А вот – позже – прибавилось лет – уже не личико, а лицо, и в красоте его черт, в завороженной гармонии глаз и губ, чуть, только чуть начинающих улыбаться – и замерших, потому что столько печали на свете, что это познание невозможно снести, и она этим делится с нами, она просит помощи, просит участия, – с ним, может быть, можно вынести жизнь?.. Это вопрос неявный, только начавшийся, завлекает неосознанно, в свою тень, в эту мглу спокойно и кротко, и тон властно раскрытых глаз, в них нет цвета – потому что все цвета в них рождали вопрос и в них же, не легши в слова, зазвучал ответ – всею собою она спрашивает и отвечает, веки чуть-чуть начали опускаться на горькую мглу задумчивости, дыханием тронув ноздри, опустились на встречную тишину сомкнутых, тихо, губ, вопрошающих, зовущих, поверяющих и отпугивающих – сомнением… Какая мука в лице! Его обвили волосы, густотой прихотливо легких волн света, света и тени, и целый мир будто влажных, легких и сухих волн – и уже невозможно стерпеть это горестное великолепие, вы уже отданы ей – навсегда…

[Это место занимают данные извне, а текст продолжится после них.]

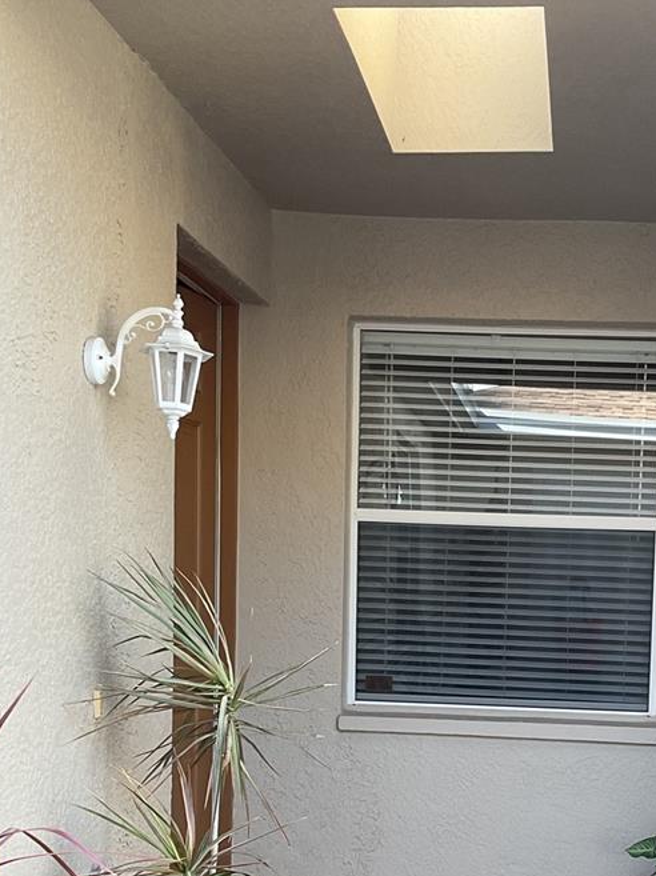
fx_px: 1340
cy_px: 715
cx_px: 504
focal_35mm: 53
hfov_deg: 27.1
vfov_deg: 34.9
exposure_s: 1/120
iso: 50
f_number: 1.8
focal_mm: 3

Это моя любимая фотография Анны. Какой высокий лоб у нее…

И вот третья: тут все просто: Анна стоит во весь рост своего стройного тела, в до полу ее обнявшем шелку. В опущенной руке букет – и смеется, безмятежно радуясь славе. Радуется, делится радостью, благодарит и дарит…

– А вот это, – и подруга помедлила, – это последняя карточка. Тут она – знает, что будет с нею…

Гляжу – первая фотография – и последняя – где Анна не встанет. Села.

С надеждой – кончено. Она нам ее не споет. Она смотрит на нас прямо. Левая рука оперлась на ручку соломенного кресла, согнув кисть, пальцами касаясь, встречно, пальцев правой руки.

Полная мгла взгляда.

Будущего нет. Смерть подошла и ждет своего часа. В этом ее промедлении мука души и тела. Кто ей сейчас друг…

Я гляжу в ее взгляд, в который нельзя наглядеться, – и мне, как и ей, в безнадежности этой начинает прорываться надежда – на что-то. Как сказала, почти умирая, моя сестра Лера: «Я начинаю понимать: не может все так кончиться…» Умудренность предсмертья начинает проникать в немыслимость смерти и, ее телесно предчувствуя, принимая, духом ее отвергает. Отплывает в неведомость, с ней сродняется. Остановив свой взгляд на наших взглядах, перерастя нас, себя, все, она смотрит поверх. В то, что будет: будущему не быть – невозможно. Анна смотрит будущему – в глаза…

Это моя любимая фотография…

И вот, после всего, у меня в руках пластинка Скарлатти в исполнении Анны Герман с надписью: «Дорогой Анастасии Ивановне с любовью – Анна».